_Selected text_.
■ ■ ■ ■

C99 presents an enumeration of all the sequence points in annex C. There is one at the end of

a[a[0]] = 1;

because it is a complete expression statement, but there are no sequence points inside. Although logic dictates that the subexpression a[0] must be evaluated first, and the result used to determine to which array element the value is assigned, the sequencing rules do not ensure it. When the initial value of a[0] is 0, a[0] is both read and written between two sequence points, and the read is not for the purpose of determining what value to write. Per C99 6.5/2, the behavior of evaluating the expression is therefore undefined, but in practice I don't think you need to worry about it.

C11 is better in this regard. Section 6.5, paragraph (1) says

An expression is a sequence of operators and operands that specifies computation of a value, or that designates an object or a function, or that generates side effects, or that performs a combination thereof. The value computations of the operands of an operator are sequenced before the value computation of the result of the operator.

Note in particular the second sentence, which has no analogue in C99. You might think that would be sufficient, but it isn't. It applies to the value computations, but it says nothing about the sequencing of side effects relative to the value computations. Updating the value of the left operand is a side effect, so that extra sentence does not directly apply.

C11 nevertheless comes through for us on this one, as the specifications for the assignment operators provide the needed sequencing (C11 6.5.16(3)):

[...] The side effect of updating the stored value of the left operand is sequenced after the value computations of the left and right operands. The evaluations of the operands are unsequenced.

(In contrast, C99 just says that updating the stored value of the left operand happens between the previous and next sequence points.) With sections 6.5 and 6.5.16 together, then, C11 gives a well-defined sequence: the inner [] is evaluated before the outer [], which is evaluated before the stored value is updated. This satisfies C11's version of 6.5(2), so in C11, the behavior of evaluating the expression is defined.

■ ■ ■ ■

_Information supplied_.
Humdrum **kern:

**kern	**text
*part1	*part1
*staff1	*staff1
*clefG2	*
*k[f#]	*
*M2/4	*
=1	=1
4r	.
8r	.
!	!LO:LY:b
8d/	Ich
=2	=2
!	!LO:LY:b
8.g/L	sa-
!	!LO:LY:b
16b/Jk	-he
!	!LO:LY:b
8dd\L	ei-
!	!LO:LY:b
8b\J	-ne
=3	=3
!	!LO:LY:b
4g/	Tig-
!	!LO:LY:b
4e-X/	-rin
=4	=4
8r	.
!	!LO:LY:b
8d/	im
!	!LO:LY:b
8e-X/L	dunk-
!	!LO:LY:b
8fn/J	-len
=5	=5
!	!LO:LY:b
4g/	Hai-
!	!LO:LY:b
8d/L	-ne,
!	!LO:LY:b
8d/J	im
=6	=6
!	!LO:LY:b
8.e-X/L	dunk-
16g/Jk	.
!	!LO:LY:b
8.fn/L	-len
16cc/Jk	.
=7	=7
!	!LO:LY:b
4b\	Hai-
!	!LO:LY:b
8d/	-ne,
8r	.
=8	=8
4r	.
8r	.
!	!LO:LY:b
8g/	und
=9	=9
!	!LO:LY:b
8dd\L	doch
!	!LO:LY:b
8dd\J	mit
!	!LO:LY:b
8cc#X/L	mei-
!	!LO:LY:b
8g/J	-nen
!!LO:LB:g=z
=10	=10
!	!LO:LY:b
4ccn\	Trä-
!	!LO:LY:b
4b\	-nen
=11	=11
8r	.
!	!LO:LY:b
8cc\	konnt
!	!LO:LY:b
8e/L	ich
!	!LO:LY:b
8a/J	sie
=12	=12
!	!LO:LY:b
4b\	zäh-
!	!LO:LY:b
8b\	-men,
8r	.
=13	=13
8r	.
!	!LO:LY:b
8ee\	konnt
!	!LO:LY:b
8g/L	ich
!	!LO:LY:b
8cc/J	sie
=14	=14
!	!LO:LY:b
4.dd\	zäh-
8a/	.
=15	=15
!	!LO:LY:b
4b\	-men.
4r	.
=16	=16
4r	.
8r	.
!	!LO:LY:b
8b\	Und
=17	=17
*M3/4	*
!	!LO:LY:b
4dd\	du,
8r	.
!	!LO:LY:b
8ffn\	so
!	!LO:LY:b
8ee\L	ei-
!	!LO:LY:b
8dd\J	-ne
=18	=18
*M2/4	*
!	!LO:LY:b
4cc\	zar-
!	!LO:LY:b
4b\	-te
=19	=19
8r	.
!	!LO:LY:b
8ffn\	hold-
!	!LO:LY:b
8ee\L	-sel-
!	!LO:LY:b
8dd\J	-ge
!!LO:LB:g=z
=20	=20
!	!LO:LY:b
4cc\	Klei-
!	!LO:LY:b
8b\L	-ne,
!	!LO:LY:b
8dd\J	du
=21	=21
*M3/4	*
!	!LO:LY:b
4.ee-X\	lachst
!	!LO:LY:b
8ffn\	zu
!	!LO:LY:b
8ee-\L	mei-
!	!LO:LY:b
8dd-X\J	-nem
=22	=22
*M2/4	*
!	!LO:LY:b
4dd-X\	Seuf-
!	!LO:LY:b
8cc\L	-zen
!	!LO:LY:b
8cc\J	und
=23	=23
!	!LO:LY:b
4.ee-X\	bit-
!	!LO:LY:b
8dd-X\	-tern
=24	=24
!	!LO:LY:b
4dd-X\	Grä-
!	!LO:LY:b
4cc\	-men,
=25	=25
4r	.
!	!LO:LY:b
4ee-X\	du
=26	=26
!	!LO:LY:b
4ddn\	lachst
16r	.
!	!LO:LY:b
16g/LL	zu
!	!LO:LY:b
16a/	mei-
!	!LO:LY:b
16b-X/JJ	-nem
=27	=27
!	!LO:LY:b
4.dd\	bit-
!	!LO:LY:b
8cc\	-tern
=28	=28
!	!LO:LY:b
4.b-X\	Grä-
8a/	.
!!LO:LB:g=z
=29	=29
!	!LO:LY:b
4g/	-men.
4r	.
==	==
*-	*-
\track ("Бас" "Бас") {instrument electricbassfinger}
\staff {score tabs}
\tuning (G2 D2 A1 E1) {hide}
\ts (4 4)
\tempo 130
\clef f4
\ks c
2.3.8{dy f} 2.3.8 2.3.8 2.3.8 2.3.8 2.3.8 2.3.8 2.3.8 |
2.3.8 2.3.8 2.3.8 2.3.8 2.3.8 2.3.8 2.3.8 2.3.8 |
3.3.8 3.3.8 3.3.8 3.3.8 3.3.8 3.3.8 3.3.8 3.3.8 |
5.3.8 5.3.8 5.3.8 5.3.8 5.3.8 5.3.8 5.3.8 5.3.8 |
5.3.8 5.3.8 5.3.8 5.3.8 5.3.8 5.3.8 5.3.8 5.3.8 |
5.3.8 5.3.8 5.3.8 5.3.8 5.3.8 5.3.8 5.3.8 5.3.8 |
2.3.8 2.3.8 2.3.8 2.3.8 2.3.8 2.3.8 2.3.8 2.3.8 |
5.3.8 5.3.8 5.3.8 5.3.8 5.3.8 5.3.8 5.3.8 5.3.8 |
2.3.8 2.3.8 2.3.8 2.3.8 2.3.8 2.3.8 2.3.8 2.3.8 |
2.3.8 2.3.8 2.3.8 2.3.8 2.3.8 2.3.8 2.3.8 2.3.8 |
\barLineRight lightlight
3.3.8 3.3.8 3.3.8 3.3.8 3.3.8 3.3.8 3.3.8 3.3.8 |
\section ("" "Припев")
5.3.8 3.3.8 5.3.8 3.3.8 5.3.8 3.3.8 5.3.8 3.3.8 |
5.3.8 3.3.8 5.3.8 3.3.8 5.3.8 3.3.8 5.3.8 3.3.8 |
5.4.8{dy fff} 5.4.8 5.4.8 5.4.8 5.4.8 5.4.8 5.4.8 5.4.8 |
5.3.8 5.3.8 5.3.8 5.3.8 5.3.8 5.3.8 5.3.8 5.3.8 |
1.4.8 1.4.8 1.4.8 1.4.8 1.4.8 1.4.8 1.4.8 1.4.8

■ ■ ■ ■

_Given problem 1_.
Condense the paragraph of the text on C sequence points that begins "Note in particular the second sentence" into a bulleted list, keeping its main facts.
_Given problem 2_.
Decide whether each statement agrees with the text on C sequence points. Answer yes or no for each and quote the deciding words.
(a) C99 lists all the sequence points in annex C.
(b) Under C11, the evaluations of the operands of an assignment operator are sequenced.
(c) Under C11, evaluating a[a[0]] = 1 has undefined behavior.
_Given problem 3_.
List every section, paragraph or annex of a C standard that the text on C sequence points cites. Give each one with its standard version.
The material comes from a different source than the text on C sequence points.

_Correct response 1_.
- The second sentence of C11 6.5(1) has no counterpart in C99.
- That sentence is not sufficient by itself.
- It covers value computations but says nothing about how side effects are sequenced relative to them.
- Updating the value of the left operand is a side effect, so the sentence does not directly apply.

_Correct response 2_.
(a) Yes: "C99 presents an enumeration of all the sequence points in annex C."
(b) No: "The evaluations of the operands are unsequenced."
(c) No: "so in C11, the behavior of evaluating the expression is defined."

_Correct response 3_.
- C99 annex C
- C99 6.5/2
- C11 6.5, paragraph (1)
- C11 6.5.16(3)
- C11 6.5(2)